Губы сидевшего рядом Эмбери дрогнули, но он все же сумел удержаться от улыбки.
— Если ты здесь, Эмбери, то, наверное, уже передал наших друзей с рук на руки, — заметил граф.
— Да, уже. Ходжсон и его гость направились в Лондон, как и было задумано. И все прошло гладко. Теперь ответственность за них взяло на себя министерство внутренних дел. Их люди ожидали на перекрестке, там, где Пентхерст указал ему в том письме, что отправил тебе. Если они потеряют их след, я убью всех, кто будет за это в ответе. После всех трудов, что мы взвалили на себя…
— Думаю, Пентхерст сказал своим людям то же самое, так что можно не сомневаться, что они будут стараться вовсю.
Эмбери сунул в рот кусок хлеба с ветчиной, и было видно, что он ужасно голоден.
— Ты знаешь, что французам понадобится не более нескольких месяцев, чтобы заменить каждого пойманного нами шпиона? — спросил вдруг виконт.
— Да, вероятно. И все же надо стараться изо всех сил. — Дариус наблюдал за контрабандистом, шарившим по кухонным шкафам. — Таррингтон, ты осмотрел лодку после того, как она отчалила от берега?
— Конечно. Ясно, что она использовалась также и для свободной торговли.
— Но только для того, чтобы замаскировать основную ее деятельность.

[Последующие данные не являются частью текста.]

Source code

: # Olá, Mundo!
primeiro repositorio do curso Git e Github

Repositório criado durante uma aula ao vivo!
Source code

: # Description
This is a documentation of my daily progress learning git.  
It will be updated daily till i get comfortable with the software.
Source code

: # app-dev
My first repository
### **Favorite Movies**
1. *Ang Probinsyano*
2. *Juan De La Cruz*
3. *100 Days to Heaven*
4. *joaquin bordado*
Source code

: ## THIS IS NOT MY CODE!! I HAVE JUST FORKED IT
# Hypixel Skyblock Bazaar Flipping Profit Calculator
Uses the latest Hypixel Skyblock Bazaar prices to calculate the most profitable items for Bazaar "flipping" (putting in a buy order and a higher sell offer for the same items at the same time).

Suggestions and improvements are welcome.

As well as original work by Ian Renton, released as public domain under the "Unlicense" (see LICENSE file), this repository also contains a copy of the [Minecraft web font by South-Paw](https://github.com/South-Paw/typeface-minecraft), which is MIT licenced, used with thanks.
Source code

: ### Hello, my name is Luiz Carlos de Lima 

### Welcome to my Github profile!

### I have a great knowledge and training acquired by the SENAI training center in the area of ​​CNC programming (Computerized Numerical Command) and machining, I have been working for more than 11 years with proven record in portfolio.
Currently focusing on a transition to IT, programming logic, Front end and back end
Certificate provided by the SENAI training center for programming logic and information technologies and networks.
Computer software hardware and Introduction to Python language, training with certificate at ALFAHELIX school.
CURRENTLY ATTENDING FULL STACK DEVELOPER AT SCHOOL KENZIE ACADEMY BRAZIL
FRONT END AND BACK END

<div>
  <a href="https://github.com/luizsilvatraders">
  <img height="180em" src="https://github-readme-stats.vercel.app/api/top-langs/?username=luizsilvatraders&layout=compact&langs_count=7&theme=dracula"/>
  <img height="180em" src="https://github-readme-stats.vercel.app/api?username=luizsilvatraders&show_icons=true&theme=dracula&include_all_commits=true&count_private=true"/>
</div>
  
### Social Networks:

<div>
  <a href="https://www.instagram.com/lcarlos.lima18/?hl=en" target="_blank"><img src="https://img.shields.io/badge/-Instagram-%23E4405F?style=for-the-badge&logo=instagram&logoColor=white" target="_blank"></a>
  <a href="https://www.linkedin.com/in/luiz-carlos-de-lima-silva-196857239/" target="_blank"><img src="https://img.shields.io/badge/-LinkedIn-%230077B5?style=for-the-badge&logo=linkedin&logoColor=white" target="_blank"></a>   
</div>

— Так вот, в этой лодке было множество мелких вещиц для контрабанды, полным-полно всякой всячины… — Таррингтон сунул в рот еще один кусок хлеба. — Милорд, стыдно сказать, но это оказались не французы, а наши парни. То была весельная лодка из Дила.
— Значит, они используют для своих целей весельную лодку? — спросил Эмбери. — Неудивительно, что до сих пор они были неуловимы. Двадцать четыре человека на веслах могут ускользнуть от любого парусного судна. Трудно ли догнать и захватить такую лодку?
Таррингтон внимательно разглядывал кусок хлеба. Пожав плечами, ответил:
— Точно не знаю, так как я человек законопослушный, но говорят, что в хорошую погоду весельная лодка может пересечь канал часов за пять. Что же касается команды, то у них добрые отношения с французами в Булони, и время от времени они оказывают им услуги. Ходжсон переправлял им товары. И все у них было замечательно.